There’s also a lot of behind-the-curtains trickery involved to support background notifications and pausing/resuming the timer. It’s was a bit challenging in the sense that there are a lot more potential cases to have to consider. The timer can be started/stopped/paused/resumed, but the app can be in the foreground or the background as well. And when it’s paused and and started again, does the notification get rescheduled to the new timer end date? That sort of stuff.

These different use cases and scenarios can be tough, but taking a TDD approach helped immensely. It allowed me to really focus on the app requirements, while writing the production code was almost a secondary concern.
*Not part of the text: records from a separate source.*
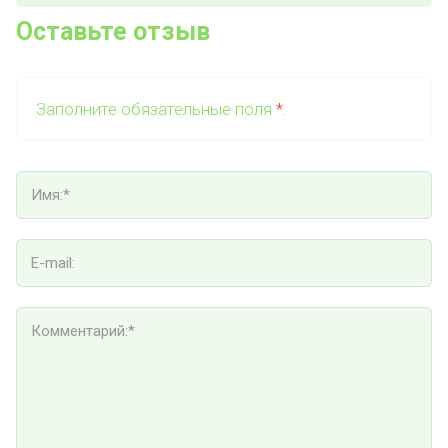
Оставьте отзыв
Заполните обязательные поля
*
.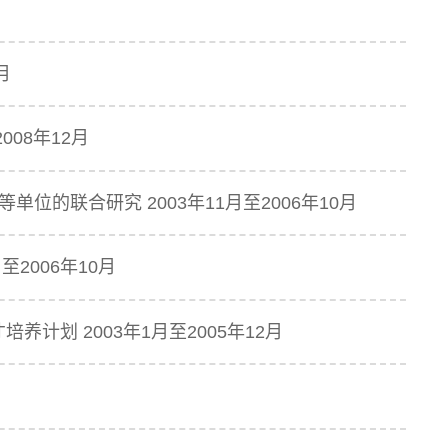
月
08年12月
单位的联合研究 2003年11月至2006年10月
2006年10月
计划 2003年1月至2005年12月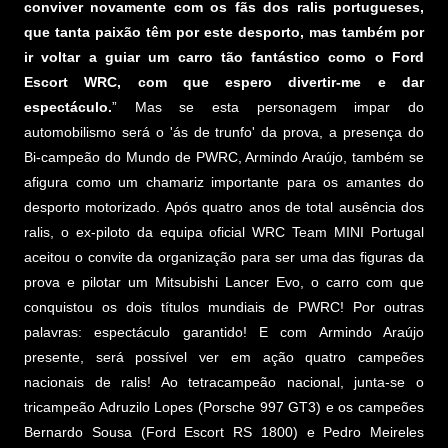
conviver novamente com os fãs dos ralis portugueses,
que tanta paixão têm por este desporto, mas também por
ir voltar a guiar um carro tão fantástico como o Ford
Escort WRC, com que espero divertir-me e dar
espectáculo.
” Mas se esta personagem impar do
automobilismo será o 'ás de trunfo' da prova, a presença do
Bi-campeão do Mundo de PWRC, Armindo Araújo, também se
afigura como um chamariz importante para os amantes do
desporto motorizado. Após quatro anos de total ausência dos
ralis, o ex-piloto da equipa oficial WRC Team MINI Portugal
aceitou o convite da organização para ser uma das figuras da
prova e pilotar um Mitsubishi Lancer Evo, o carro com que
conquistou os dois títulos mundiais de PWRC! Por outras
palavras: espectáculo garantido! E com Armindo Araújo
presente, será possível ver em ação quatro campeões
nacionais de ralis! Ao tetracampeão nacional, junta-se o
tricampeão Adruzilo Lopes (Porsche 997 GT3) e os campeões
Bernardo Sousa (Ford Escort RS 1800) e Pedro Meireles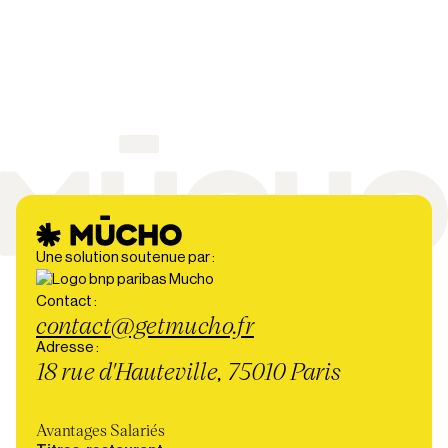
Une solution soutenue par :
Contact :
contact@getmucho.fr
Adresse :
18 rue d'Hauteville, 75010 Paris
Avantages Salariés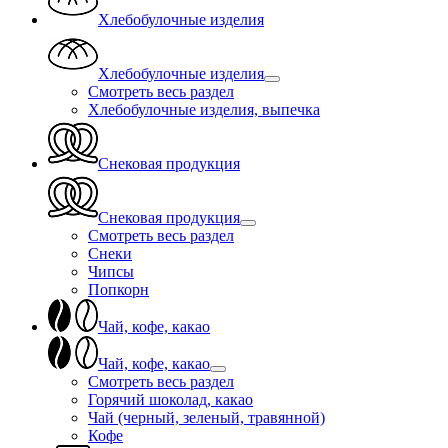
Хлебобулочные изделия
Хлебобулочные изделия
Смотреть весь раздел
Хлебобулочные изделия, выпечка
Снековая продукция
Снековая продукция
Смотреть весь раздел
Снеки
Чипсы
Попкорн
Чай, кофе, какао
Чай, кофе, какао
Смотреть весь раздел
Горячий шоколад, какао
Чай (черный, зеленый, травянной)
Кофе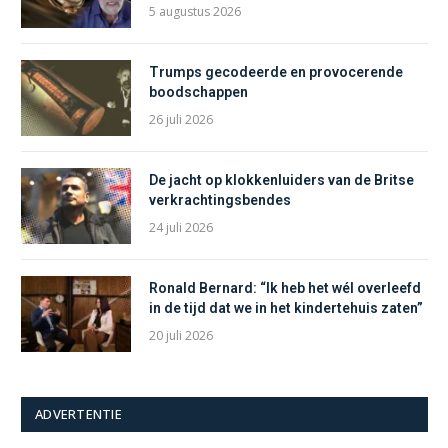
5 augustus 2026
Trumps gecodeerde en provocerende
boodschappen
26 juli 2026
De jacht op klokkenluiders van de Britse
verkrachtingsbendes
24 juli 2026
Ronald Bernard: “Ik heb het wél overleefd
in de tijd dat we in het kindertehuis zaten”
20 juli 2026
ADVERTENTIE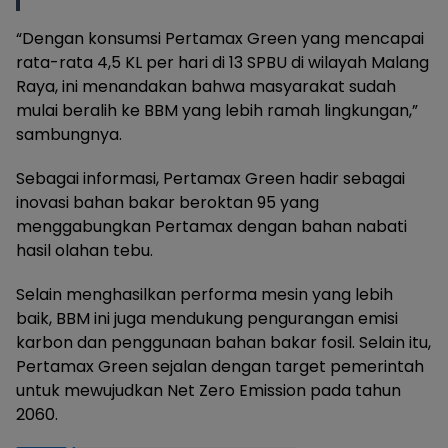
“Dengan konsumsi Pertamax Green yang mencapai
rata-rata 4,5 KL per hari di 13 SPBU di wilayah Malang
Raya, ini menandakan bahwa masyarakat sudah
mulai beralih ke BBM yang lebih ramah lingkungan,”
sambungnya.
Sebagai informasi, Pertamax Green hadir sebagai
inovasi bahan bakar beroktan 95 yang
menggabungkan Pertamax dengan bahan nabati
hasil olahan tebu.
Selain menghasilkan performa mesin yang lebih
baik, BBM ini juga mendukung pengurangan emisi
karbon dan penggunaan bahan bakar fosil. Selain itu,
Pertamax Green sejalan dengan target pemerintah
untuk mewujudkan Net Zero Emission pada tahun
2060.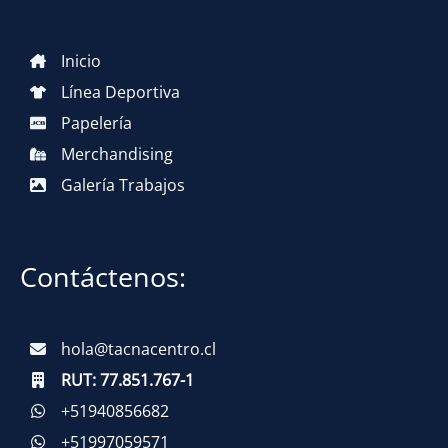
Inicio
Línea Deportiva
Papelería
Merchandising
Galería Trabajos
Contáctenos:
hola@tacnacentro.cl
RUT:
77.851.767-1
+51940856682
+51997059571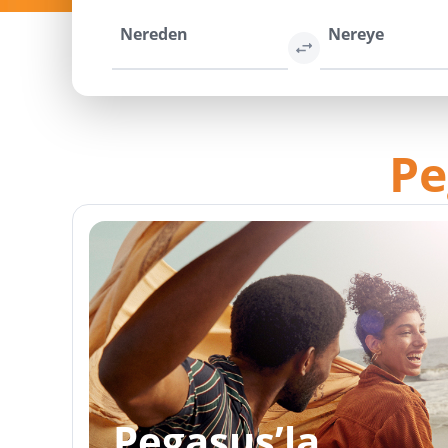
Nereden
Nereye
Pe
Pegasus’la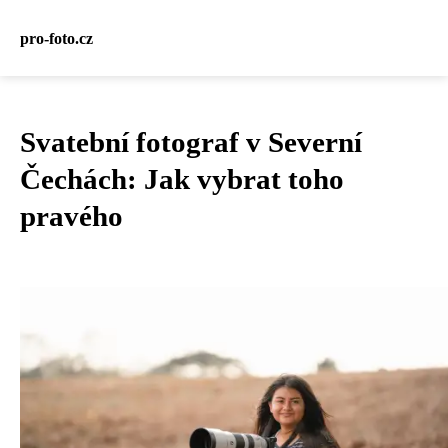
pro-foto.cz
Svatební fotograf v Severní
Čechách: Jak vybrat toho
pravého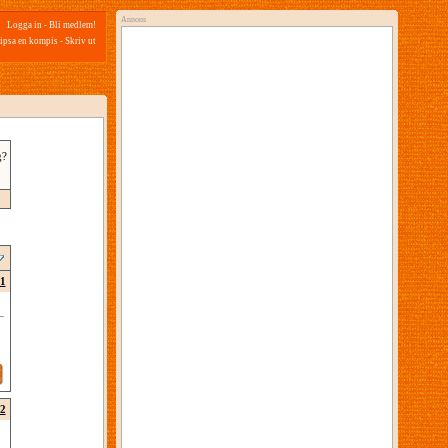
Annons
Logga in
-
Bli medlem!
ipsa en kompis
-
Skriv ut
g?
1
2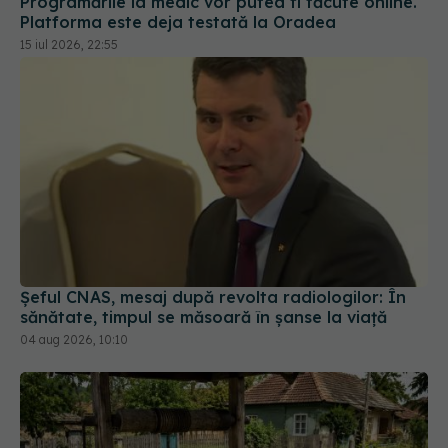
15 iul 2026, 22:55
Șeful CNAS, mesaj după revolta radiologilor: În
sănătate, timpul se măsoară în șanse la viață
04 aug 2026, 10:10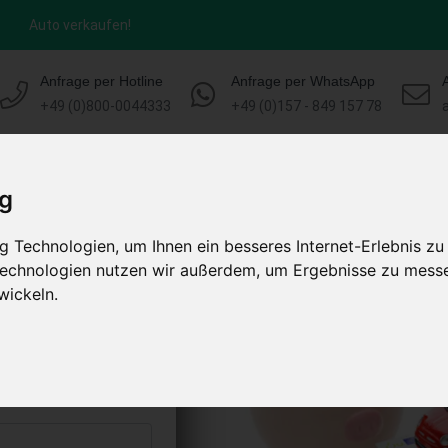
Auto verkaufen!
Anfrage per Hotline
Anfrage per WhatsApp
+49 (0)800-0044333
+49 (0)157 - 849 157 78
HOME
KONTAKT
ABLAUF
AUT
ig
 Technologien, um Ihnen ein besseres Internet-Erlebnis zu
rmoor Bayern
 Technologien nutzen wir außerdem, um Ergebnisse zu mess
)
wickeln.
s abholen lassen
to erhalten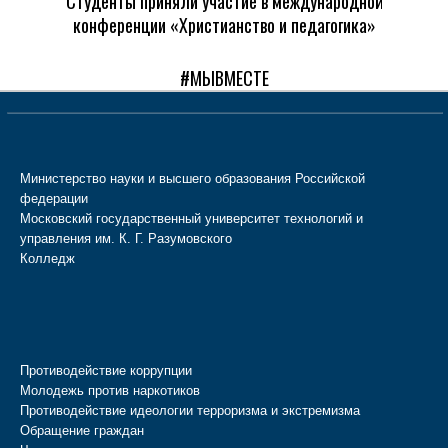
Студенты приняли участие в международной
конференции «Христианство и педагогика»
#МЫВМЕСТЕ
Министерство науки и высшего образования Российской
федерации
Московский государственный университет технологий и
управления им. К. Г. Разумовского
Колледж
Противодействие коррупции
Молодежь против наркотиков
Противодействие идеологии терроризма и экстремизма
Обращение граждан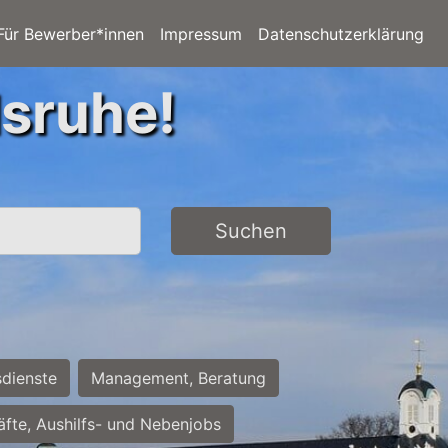
Für Bewerber*innen
Impressum
Datenschutzerklärung
lsruhe!
Suchen
sdienste
Management, Beratung
räfte, Aushilfs- und Nebenjobs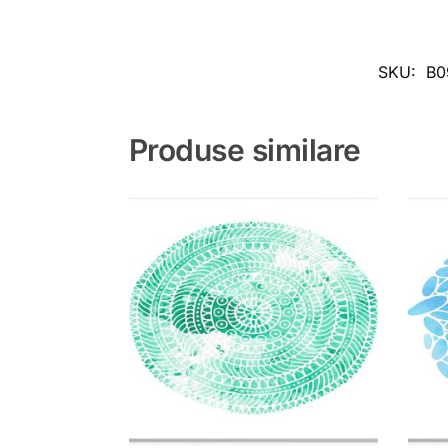
SKU:
B0
Produse similare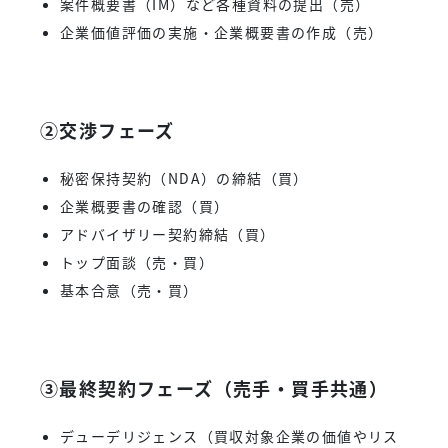
案件概要書（IM）など各種資料の提出（売）
企業価値評価の実施・企業概要書の作成（売）
②交渉フェーズ
秘密保持契約（NDA）の締結（買）
企業概要書の確認（買）
アドバイザリー契約締結（買）
トップ面談（売・買）
基本合意（売・買）
③最終契約フェーズ（売手・買手共通）
デューデリジェンス（買収対象企業の価値やリス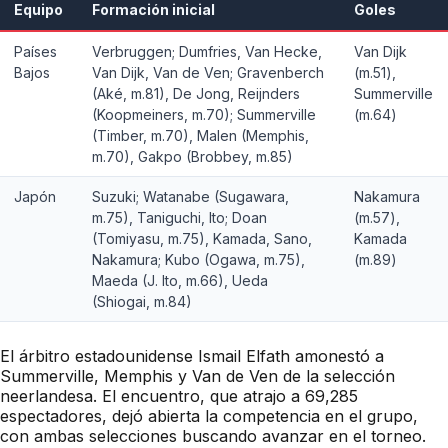
Equipo
Formación inicial
Goles
Países
Verbruggen; Dumfries, Van Hecke,
Van Dijk
Bajos
Van Dijk, Van de Ven; Gravenberch
(m.51),
(Aké, m.81), De Jong, Reijnders
Summerville
(Koopmeiners, m.70); Summerville
(m.64)
(Timber, m.70), Malen (Memphis,
m.70), Gakpo (Brobbey, m.85)
Japón
Suzuki; Watanabe (Sugawara,
Nakamura
m.75), Taniguchi, Ito; Doan
(m.57),
(Tomiyasu, m.75), Kamada, Sano,
Kamada
Nakamura; Kubo (Ogawa, m.75),
(m.89)
Maeda (J. Ito, m.66), Ueda
(Shiogai, m.84)
El árbitro estadounidense Ismail Elfath amonestó a
Summerville, Memphis y Van de Ven de la selección
neerlandesa. El encuentro, que atrajo a 69,285
espectadores, dejó abierta la competencia en el grupo,
con ambas selecciones buscando avanzar en el torneo.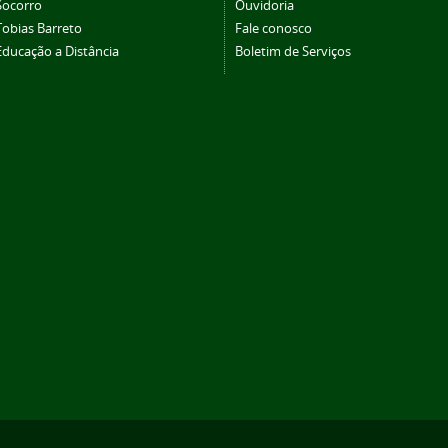
Socorro
Ouvidoria
Tobias Barreto
Fale conosco
Educação a Distância
Boletim de Serviços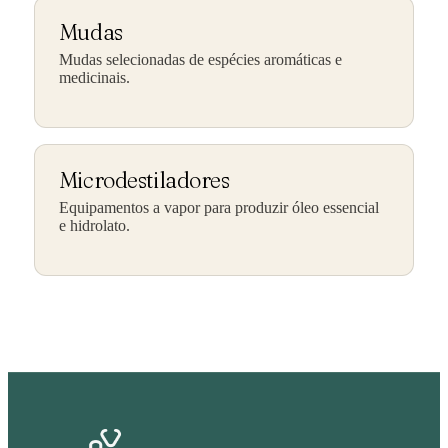
Mudas
Mudas selecionadas de espécies aromáticas e
medicinais.
Microdestiladores
Equipamentos a vapor para produzir óleo essencial
e hidrolato.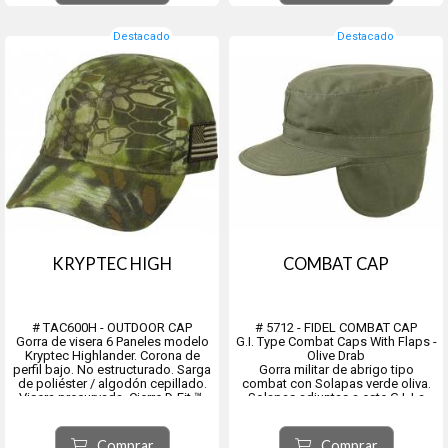
Destacado
Destacado
KRYPTEC HIGH
COMBAT CAP
# TAC600H - OUTDOOR CAP
# 5712 - FIDEL COMBAT CAP
Gorra de visera 6 Paneles modelo
G.I. Type Combat Caps With Flaps -
Kryptec Highlander. Corona de
Olive Drab
perfil bajo. No estructurado. Sarga
Gorra militar de abrigo tipo
de poliéster / algodón cepillado.
combat con Solapas verde oliva.
Visera precurvada. Cierre D-Fit ™.
Solapas adjuntas a este G.I. La
Cierre con cinta de micro velcro.
gorra de combate la hace perfecta
Parche de scout con la bandera
para desafiar los elementos del
americana a tono en el lateral.
clima frío, protegiendo no solo la
Comprar
Comprar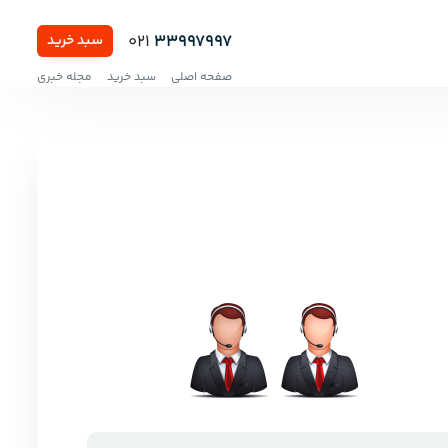
021
33997997
سبد خرید
صفحه اصلی
سبد خرید
مجله خبری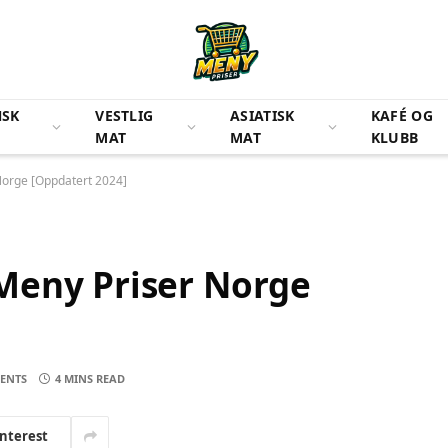
NSK
VESTLIG
ASIATISK
KAFÉ OG
MAT
MAT
KLUBB
Norge [Oppdatert 2024]
Meny Priser Norge
ENTS
4 MINS READ
interest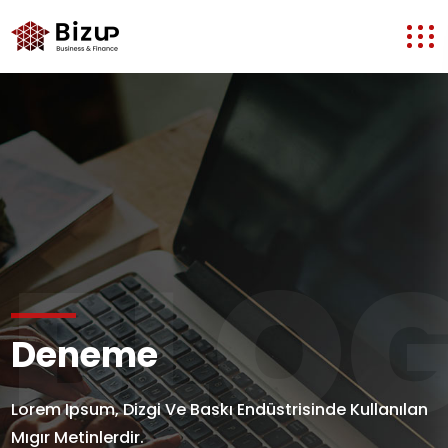
BLO
Deneme
Lorem Ipsum, Dizgi Ve Baskı Endüstrisinde Kullanılan
Mıgır Metinlerdir.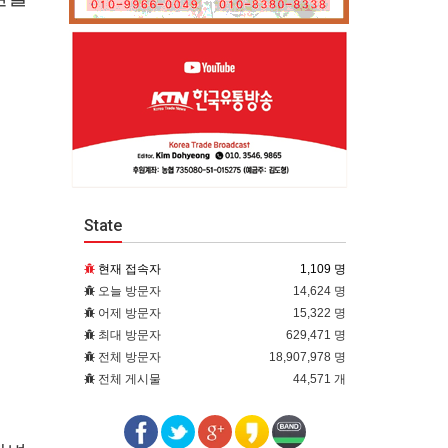
State
현재 접속자
1,109 명
오늘 방문자
14,624 명
어제 방문자
15,322 명
최대 방문자
629,471 명
전체 방문자
18,907,978 명
전체 게시물
44,571 개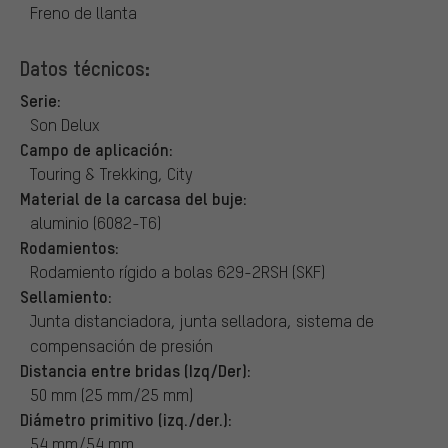
Freno de llanta
Datos técnicos:
Serie:
Son Delux
Campo de aplicación:
Touring & Trekking, City
Material de la carcasa del buje:
aluminio (6082-T6)
Rodamientos:
Rodamiento rígido a bolas 629-2RSH (SKF)
Sellamiento:
Junta distanciadora, junta selladora, sistema de
compensación de presión
Distancia entre bridas (Izq/Der):
50 mm (25 mm/25 mm)
Diámetro primitivo (izq./der.):
54 mm/54 mm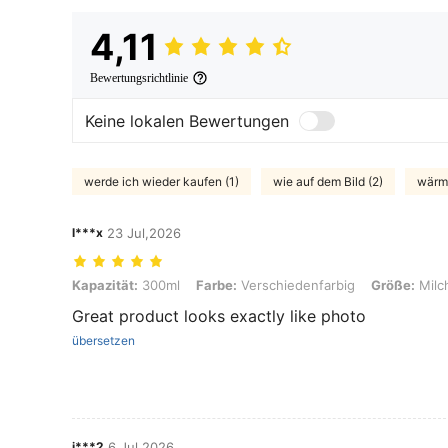
4,11
Bewertungsrichtlinie
Keine lokalen Bewertungen
werde ich wieder kaufen (1)
wie auf dem Bild (2)
wärms
l***x
23 Jul,2026
Kapazität: 300ml, Farbe: Verschiedenfarbig, Größe: Milchig-weiß m
Kapazität:
300ml
Farbe:
Verschiedenfarbig
Größe:
Milc
Great product looks exactly like photo
übersetzen
i***2
6 Jul,2026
The beauty of TDD is that it lets you really build your system to do what you want it to do.

As I am finding out in a current project however, there’s one exception where it makes sense to drop TDD, and that’s during a spike when you need to explore a problem that you don’t have enough experience to know how to design, approach, or solve. You can’t write a test to specify what your code should do if you just don’t know what it should do. Even if you think you know what it should roughly do from a black-box, outside-in, functionality perspective, your initial assumptions about your code’s API and its expected behavior is likely to change.

I feel like a good way to tell if you should drop TDD temporarily is if you’re writing a unit test and you say to yourself, “I am pretty sure I will need to drastically rewrite this test.” In that case, there’s no point writing something you’re likely to junk entirely. Of course, the rub is that you have to circle back and make sure you write that unit test afterwards.

First post on Stack Overflow

And as you can see, I’ve been working with iOS unit testing frameworks XCTest and OCMock.

It does feel a little bit like unit testing is a second-class citizen in iOS, at least compared to Rails. Or maybe I’m trippin’.

I don’t know. I have consciously chosen not to have too entrenched of an opinion about programming topics. There are one million ways to skin a cat, and each way has its pros and cons.